##### MATERIAL FOR THIS EXERCISE #####

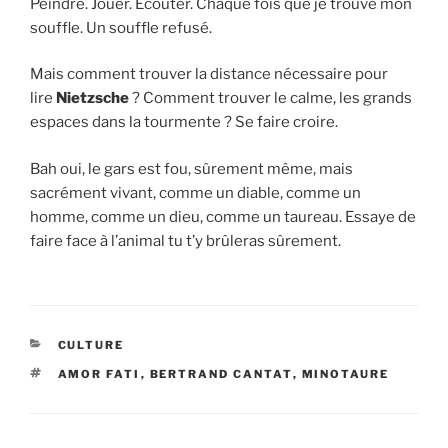
Peindre. Jouer. Écouter. Chaque fois que je trouve mon
souffle. Un souffle refusé.
Mais comment trouver la distance nécessaire pour
lire
Nietzsche
? Comment trouver le calme, les grands
espaces dans la tourmente ? Se faire croire.
Bah oui, le gars est fou, sûrement même, mais
sacrément vivant, comme un diable, comme un
homme, comme un dieu, comme un taureau. Essaye de
faire face à l’animal tu t’y brûleras sûrement.
CATÉGORIES
CULTURE
ÉTIQUETTES
AMOR FATI
,
BERTRAND CANTAT
,
MINOTAURE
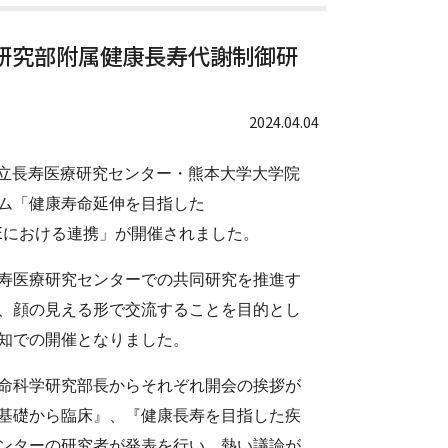
研究部附属健康長寿代謝制御研
2024.04.04
国立長寿医療研究センター・熊本大学大学院
ム「健康寿命延伸を目指した
 SCIENCEにおける連携」が開催されました。
寿医療研究センターでの共同研究を推進す
、顔の見える形で交流することを目的とし
知での開催となりました。
命科学研究部長からそれぞれ開会の挨拶が
基礎から臨床』、『健康長寿を目指した疾
ンターの研究者が発表を行い、熱い議論が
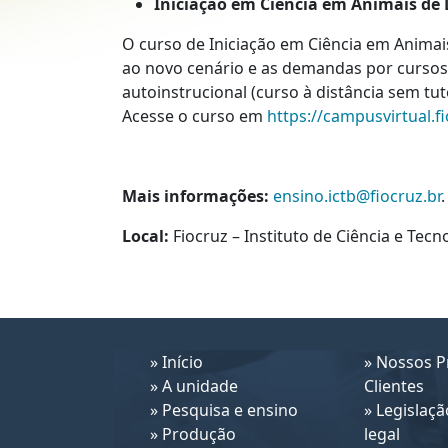
Iniciação em Ciência em Animais de 
O curso de Iniciação em Ciência em Animai
ao novo cenário e as demandas por cursos
autoinstrucional (curso à distância sem tu
Acesse o curso em
https://campusvirtual.f
Mais informações:
ensino.ictb@fiocruz.br
.
Local:
Fiocruz – Instituto de Ciência e Tecn
»
Início
»
Nossos Pr
»
A unidade
Clientes
»
Pesquisa e ensino
»
Legislaçã
»
Produção
legal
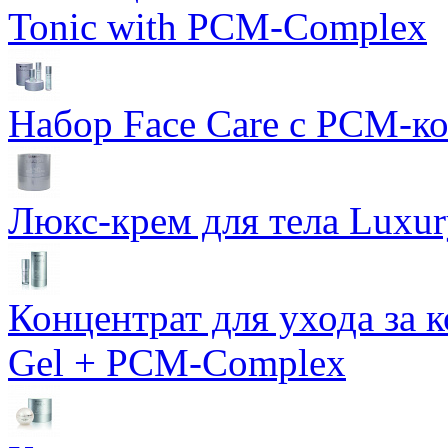
Tonic with PCM-Complex
Набор Face Care с PCM-к
Люкс-крем для тела Luxur
Концентрат для ухода за 
Gel + PCM-Complex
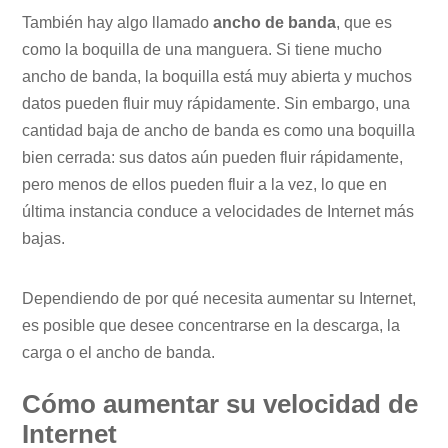
También hay algo llamado
ancho de banda
, que es
como la boquilla de una manguera. Si tiene mucho
ancho de banda, la boquilla está muy abierta y muchos
datos pueden fluir muy rápidamente. Sin embargo, una
cantidad baja de ancho de banda es como una boquilla
bien cerrada: sus datos aún pueden fluir rápidamente,
pero menos de ellos pueden fluir a la vez, lo que en
última instancia conduce a velocidades de Internet más
bajas.
Dependiendo de por qué necesita aumentar su Internet,
es posible que desee concentrarse en la descarga, la
carga o el ancho de banda.
Cómo aumentar su velocidad de
Internet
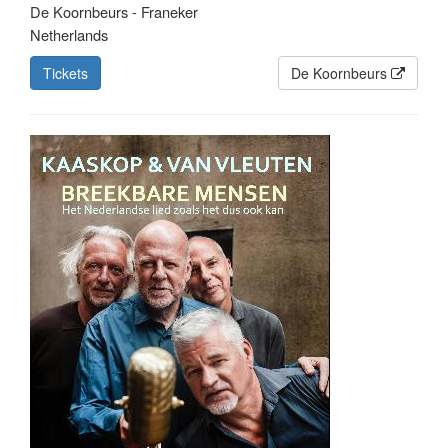
De Koornbeurs - Franeker
Netherlands
Tickets
De Koornbeurs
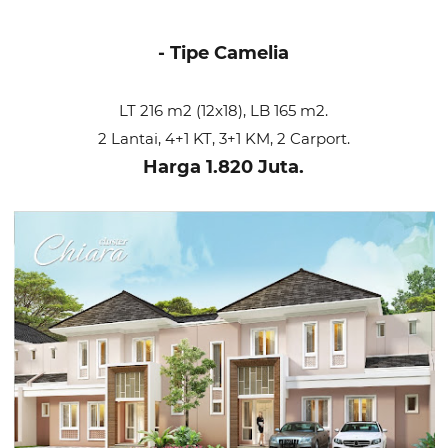
- Tipe Camelia
LT 216 m2 (12x18), LB 165 m2.
2 Lantai, 4+1 KT, 3+1 KM, 2 Carport.
Harga 1.820 Juta.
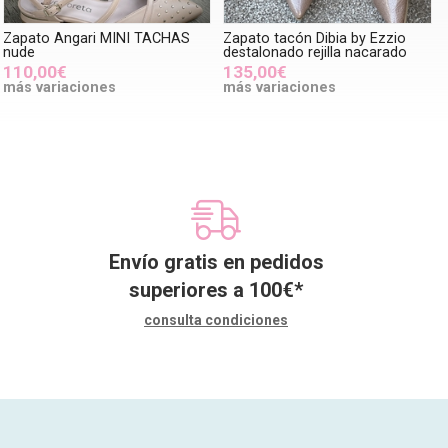
Zapato Angari MINI TACHAS
Zapato tacón Dibia by Ezzio
nude
destalonado rejilla nacarado
110,00€
135,00€
más variaciones
más variaciones
Envío gratis en pedidos
superiores a
100
€
*
consulta condiciones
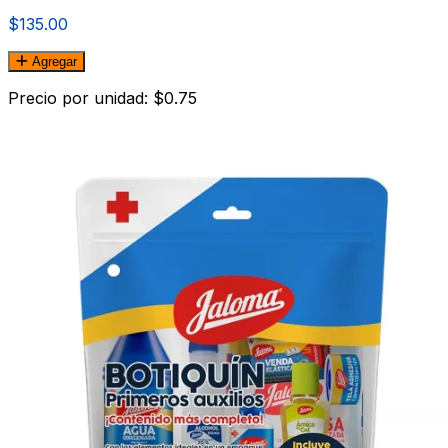
$135.00
Agregar
Precio por unidad: $0.75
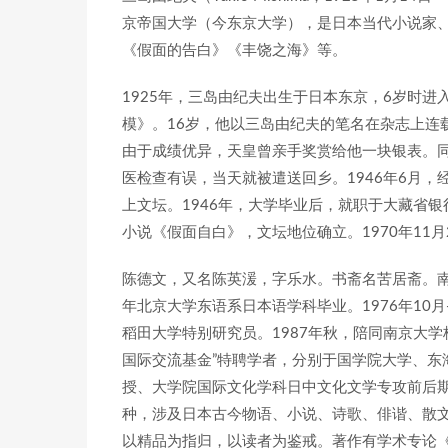
京帝国大学（今东京大学），是日本当代小说家
《假面的告白》《丰饶之海》等。
1925年，三岛由纪夫出生于日本东京，6岁时进
模》。16岁，他以三岛由纪夫的笔名在杂志上连
由于成绩优异，天皇曾亲手奖赏给他一块银表。同
医检查有误，当天就被遣送回乡。1946年6月
上文坛。1946年，大学毕业后，就职于大藏省银
小说《假面自白》，文坛地位确立。1970年11
陈德文，又名陈英湲，字乐水。书斋名苦居斋。南京
年北京大学东语系日本语学科毕业。1976年10月—
稻田大学特别研究员。1987年秋，陪同南京大学校
国际交流基金”特聘学者，分别于国学院大学、东
授、大学院国际文化学科日中文化文学专攻前后期
种，涉及日本古今物语、小说、诗歌、俳谐、散
以精品为指归，以读者为鉴戒。著作有学术专论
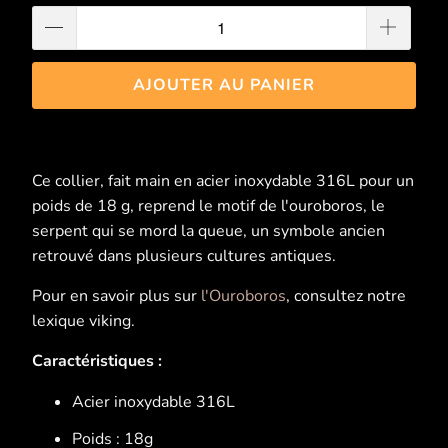
AJOUTER AU PANIER
Ce collier, fait main en acier inoxydable 316L pour un
poids de 18 g, reprend le motif de l'ouroboros, le
serpent qui se mord la queue, un symbole ancien
retrouvé dans plusieurs cultures antiques.
Pour en savoir plus sur
l'Ouroboros
, consultez notre
lexique viking.
Caractéristiques :
Acier inoxydable 316L
Poids : 18g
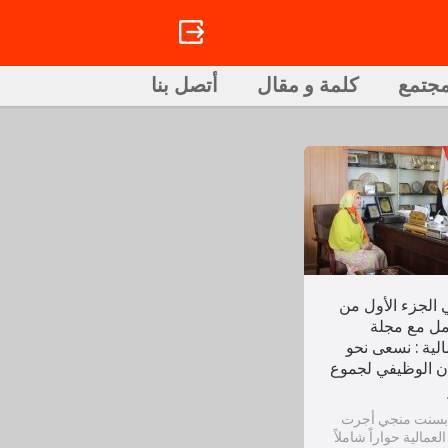
in
مجتمع
كلمة و مقال
أتصل بنا
 الجزء الأول من
مل مع مجلة
الية : نسعى نحو
ان الوظيفي لجموع
: بسنت منجي أجرت
لعمالية حواراً شاملاً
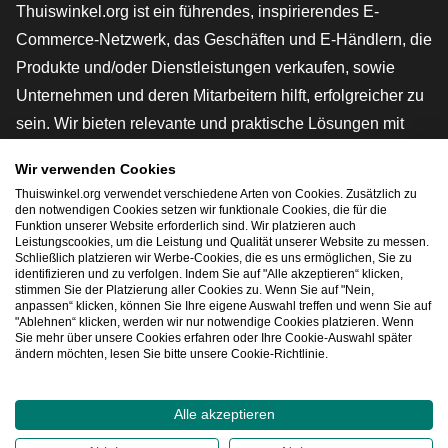
Thuiswinkel.org ist ein führendes, inspirierendes E-
Commerce-Netzwerk, das Geschäften und E-Händlern, die
Produkte und/oder Dienstleistungen verkaufen, sowie
Unternehmen und deren Mitarbeitern hilft, erfolgreicher zu
sein. Wir bieten relevante und praktische Lösungen mit
verschiedenen Gütesiegeln, Thuiswinkel-Rezensionen,
Wir verwenden Cookies
rechtlichen Instrumenten und Beratung,
Thuiswinkel.org verwendet verschiedene Arten von Cookies. Zusätzlich zu
Interessenvertretung, Marktforschung und verfügen über
den notwendigen Cookies setzen wir funktionale Cookies, die für die
Funktion unserer Website erforderlich sind. Wir platzieren auch
eine eigene Bildungsplattform, die Thuiswinkel e-
Leistungscookies, um die Leistung und Qualität unserer Website zu messen.
Schließlich platzieren wir Werbe-Cookies, die es uns ermöglichen, Sie zu
Academy.
identifizieren und zu verfolgen. Indem Sie auf "Alle akzeptieren“ klicken,
stimmen Sie der Platzierung aller Cookies zu. Wenn Sie auf "Nein,
anpassen“ klicken, können Sie Ihre eigene Auswahl treffen und wenn Sie auf
"Ablehnen“ klicken, werden wir nur notwendige Cookies platzieren. Wenn
Schnelles Navigieren
Sie mehr über unsere Cookies erfahren oder Ihre Cookie-Auswahl später
ändern möchten, lesen Sie bitte unsere Cookie-Richtlinie.
[_G
Alle akzeptieren
2026
©
Thuiswinkel.org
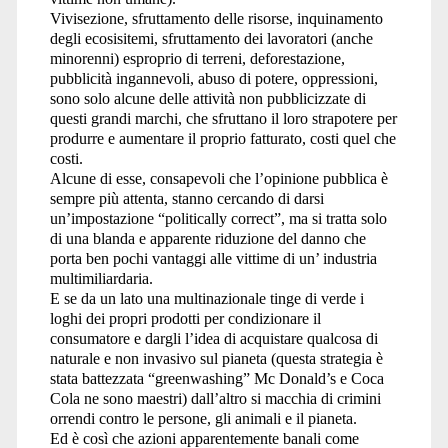
Vivisezione, sfruttamento delle risorse, inquinamento
degli ecosisitemi, sfruttamento dei lavoratori (anche
minorenni) esproprio di terreni, deforestazione,
pubblicità ingannevoli, abuso di potere, oppressioni,
sono solo alcune delle attività non pubblicizzate di
questi grandi marchi, che sfruttano il loro strapotere per
produrre e aumentare il proprio fatturato, costi quel che
costi.
Alcune di esse, consapevoli che l’opinione pubblica è
sempre più attenta, stanno cercando di darsi
un’impostazione “politically correct”, ma si tratta solo
di una blanda e apparente riduzione del danno che
porta ben pochi vantaggi alle vittime di un’ industria
multimiliardaria.
E se da un lato una multinazionale tinge di verde i
loghi dei propri prodotti per condizionare il
consumatore e dargli l’idea di acquistare qualcosa di
naturale e non invasivo sul pianeta (questa strategia è
stata battezzata “greenwashing” Mc Donald’s e Coca
Cola ne sono maestri) dall’altro si macchia di crimini
orrendi contro le persone, gli animali e il pianeta.
Ed è così che azioni apparentemente banali come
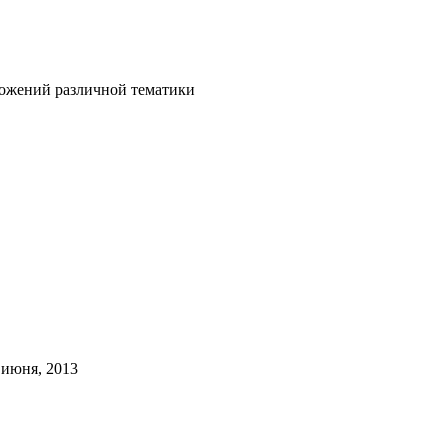
ложений различной тематики
 июня, 2013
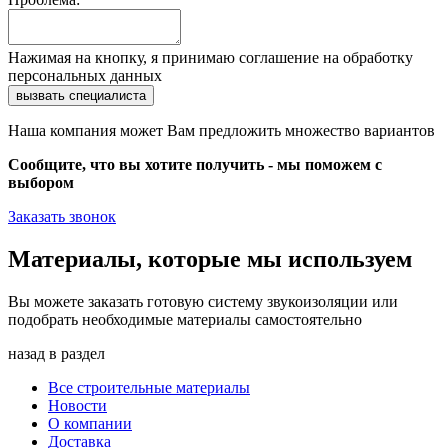
Нажимая на кнопку, я принимаю соглашение на обработку
персональных данных
Наша компания может Вам предложить множество вариантов
Сообщите, что вы хотите получить - мы поможем с
выбором
Заказать звонок
Материалы, которые мы используем
Вы можете заказать готовую систему звукоизоляции или
подобрать необходимые материалы самостоятельно
назад в раздел
Все строительные материалы
Новости
О компании
Доставка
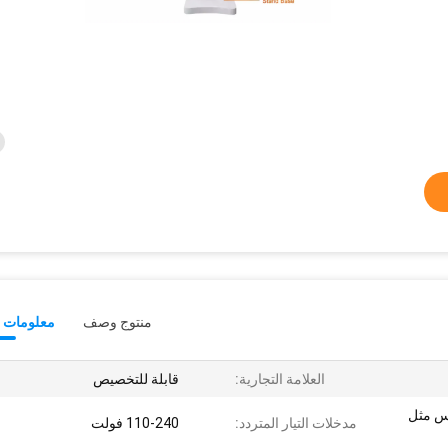
منتوج وصف
معلومات ت
العلامة التجارية:
قابلة للتخصيص
ن تلامس مثل
مدخلات التيار المتردد:
110-240 فولت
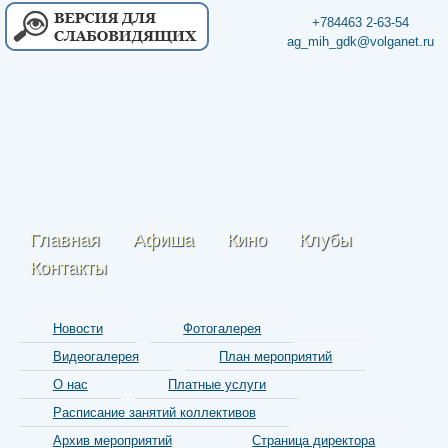
+784463 2-63-54
ag_mih_gdk@volganet.ru
Главная
Афиша
Кино
Клубы
Контакты
Новости
Фотогалерея
Видеогалерея
План мероприятий
О нас
Платные услуги
Расписание занятий коллективов
Архив мероприятий
Страница директора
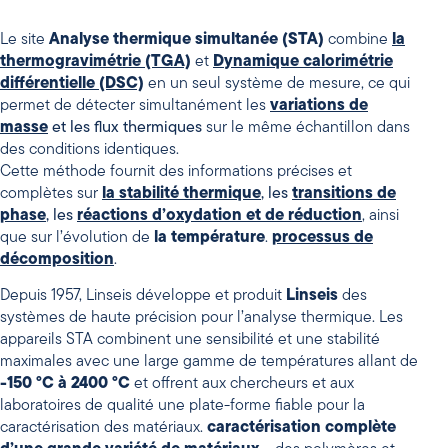
Le site
Analyse thermique simultanée (STA)
combine
la
thermogravimétrie (TGA)
et
Dynamique
calorimétrie
différentielle (DSC)
en un seul système de mesure, ce qui
permet de détecter simultanément les
variations de
masse
et les flux thermiques
sur le même échantillon dans
des conditions identiques.
Cette méthode fournit des informations précises et
complètes sur
la stabilité thermique
, les
transitions de
phase
, les
réactions d’oxydation et de réduction
, ainsi
que sur l’évolution de
la température
.
processus de
décomposition
.
Depuis 1957, Linseis développe et produit
Linseis
des
systèmes de haute précision pour l’analyse thermique. Les
appareils STA combinent une sensibilité et une stabilité
maximales avec une large gamme de températures allant de
-150 °C à 2400 °C
et offrent aux chercheurs et aux
laboratoires de qualité une plate-forme fiable pour la
caractérisation des matériaux.
caractérisation complète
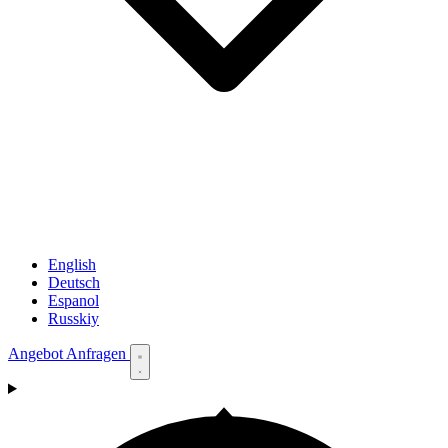
English
Deutsch
Espanol
Russkiy
Angebot Anfragen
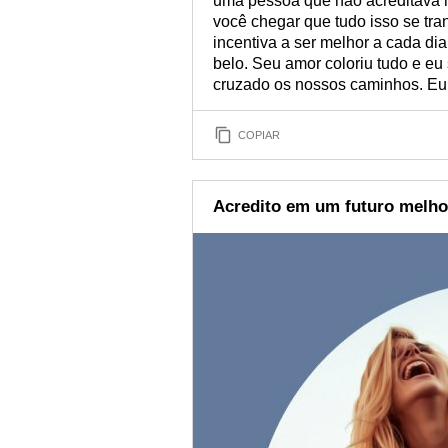
uma pessoa que não acreditava 
você chegar que tudo isso se tr
incentiva a ser melhor a cada d
belo. Seu amor coloriu tudo e e
cruzado os nossos caminhos. Eu
COPIAR
Acredito em um futuro melho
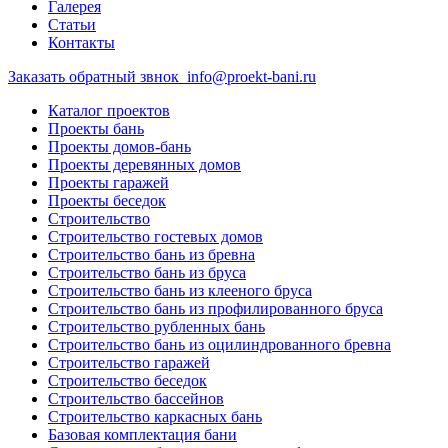
Галерея
Статьи
Контакты
Заказать обратный звнок
info@proekt-bani.ru
Каталог проектов
Проекты бань
Проекты домов-бань
Проекты деревянных домов
Проекты гаражей
Проекты беседок
Строительство
Строительство гостевых домов
Строительство бань из бревна
Строительство бань из бруса
Строительство бань из клееного бруса
Строительство бань из профилированного бруса
Строительство рубленных бань
Строительство бань из оцилиндрованного бревна
Строительство гаражей
Строительство беседок
Строительство бассейнов
Строительство каркасных бань
Базовая комплектация бани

#####

TASK TO CARRY OUT:
Your answer must be a single number: the count of lines in the data that contain the string "Linseis".

FINISHED EXERCISE:
2